The New York Hotel Trades Council is shutting down two of its employee health centers — including the $120 million Brooklyn facility it opened in 2017 — it runs with the hotel owners association and reducing operations at four others in Manhattan and Queens, according to a notice with the state Department of Labor. The other center it’s closing is in Harlem.

A spokesperson for the Hotel Trades Council, however, said that operations at the Queens center will not be reduced, but staff will be shifted to the center. The reductions come after the Hotel Association of New York, which represents owners, reduced contributions due to layoffs.

The reductions will impact 642 health center employees at those locations.

The move is a significant blow to the powerful hotel union, which has long been able to provide good-paying jobs for its roughly 40,000 working-class members through tough negotiations with hotel owners to secure wage increases and valuable health benefits.

Those members, in turn, have worked to form a substantial political organization that has made the Hotel Trades Council one of the most politically powerful unions in the city and the state.
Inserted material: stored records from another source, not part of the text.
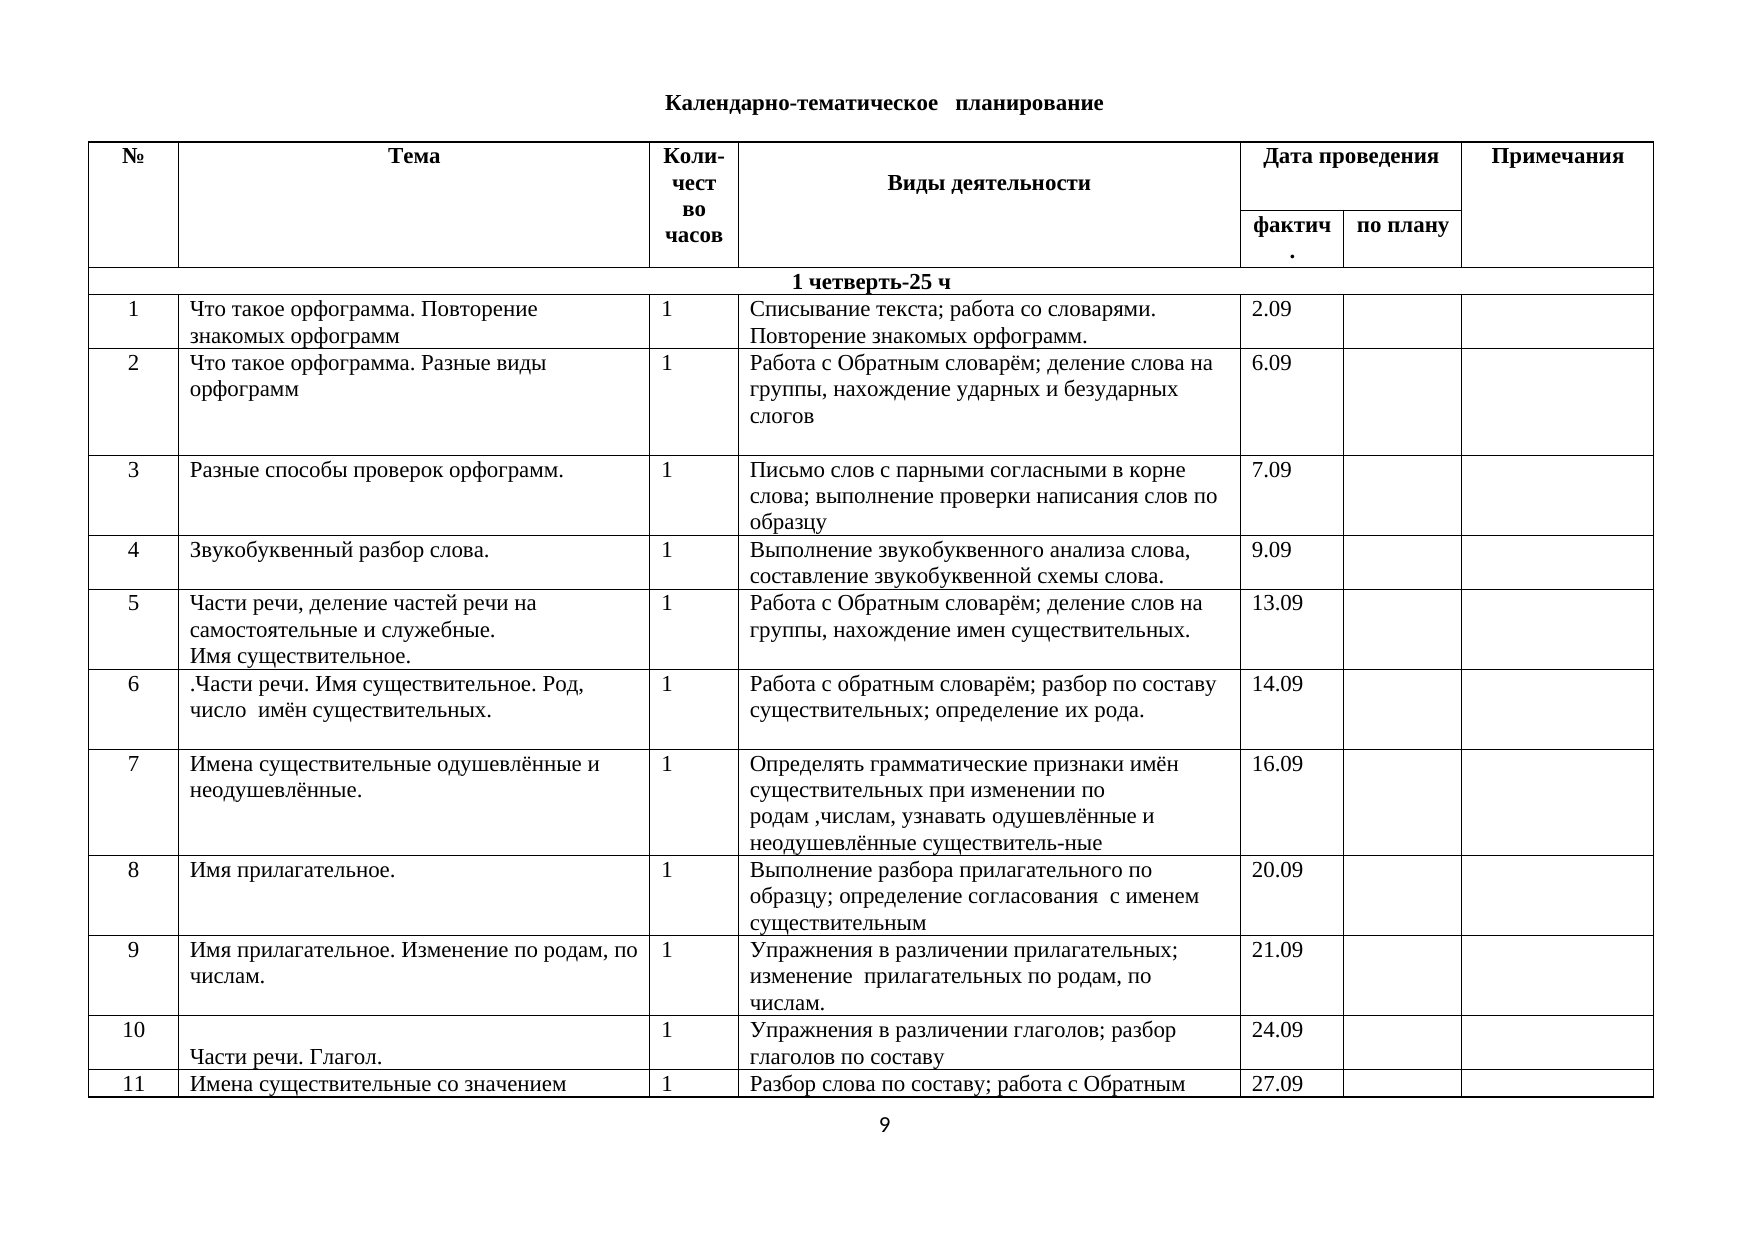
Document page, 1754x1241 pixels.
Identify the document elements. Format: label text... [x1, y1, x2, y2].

table_cell 10 [89, 1016, 178, 1069]
table_cell Письмо слов с парными согласными в корне слова; выполнение проверки написания слов по образцу [739, 456, 1240, 535]
table_cell [1462, 590, 1653, 668]
table_cell 27.09 [1241, 1070, 1343, 1096]
table_cell 1 [650, 295, 738, 348]
table_cell Определять грамматические признаки имён существительных при изменении по родам ,числам, узнавать одушевлённые и неодушевлённые существитель-ные [739, 750, 1240, 855]
table_cell [1344, 1070, 1461, 1096]
table_cell [1344, 536, 1461, 588]
table_header № [89, 143, 178, 267]
text Календарно-тематическое планирование [133, 89, 1636, 115]
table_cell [179, 1070, 649, 1096]
table_cell 1 [650, 936, 738, 1015]
table_cell 7.09 [1241, 456, 1343, 535]
table_cell [1344, 936, 1461, 1015]
table_cell Имя прилагательное. [179, 856, 649, 935]
table_header Тема [179, 143, 649, 267]
table_cell [1462, 750, 1653, 855]
table_cell [1462, 936, 1653, 1015]
table_cell [1344, 750, 1461, 855]
table_cell 7 [89, 750, 178, 855]
table_cell 2 [89, 349, 178, 454]
table_cell 1 [650, 1070, 738, 1096]
table_cell 1 [650, 349, 738, 454]
table_cell 1 [650, 750, 738, 855]
table_header Дата проведения [1241, 143, 1461, 209]
table_cell 11 [89, 1070, 178, 1096]
table_cell 1 [650, 536, 738, 588]
table_cell [1344, 456, 1461, 535]
table_cell 1 [650, 1016, 738, 1069]
table_cell по плану [1344, 211, 1461, 267]
table_cell 4 [89, 536, 178, 588]
table_cell [1344, 856, 1461, 935]
table_cell 1 [650, 670, 738, 749]
table_cell 6.09 [1241, 349, 1343, 454]
table_cell [1462, 295, 1653, 348]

That’s helped it push for legislation benefiting its members such as restrictions that effectively curtail the development of non-union hotels.

The HTC operates its health fund along with the Hotel Association of New York, whose members make contributions to the health fund. Those contributions have been cut back along with the layoffs.

A representative for the Hotel Association of New York did not immediately respond to requests for comment. A spokesperson for Highgate hotels, the largest owner and operator of hotel rooms in the city, declined to comment when asked how layoffs were impacting contributions to the health fund.

The most recently available tax documents for the nonprofit health fund show it had $367.2 million worth of assets in 2018, up from $363.8 million the year before.

In addition to the Brooklyn health center at 265 Ashland Place that it opened three years ago and is now set to close, it broke ground last year on a new $75 million center in Queens. The Harlem center is located at 133 Morningside Avenue.

Peter Ward, who had served as the head of the union for more than four decades, abruptly stepped down in August in the midst of what is arguably the most challenging period in the union’s history. HTC general counsel Richard Maroko succeeded him as president.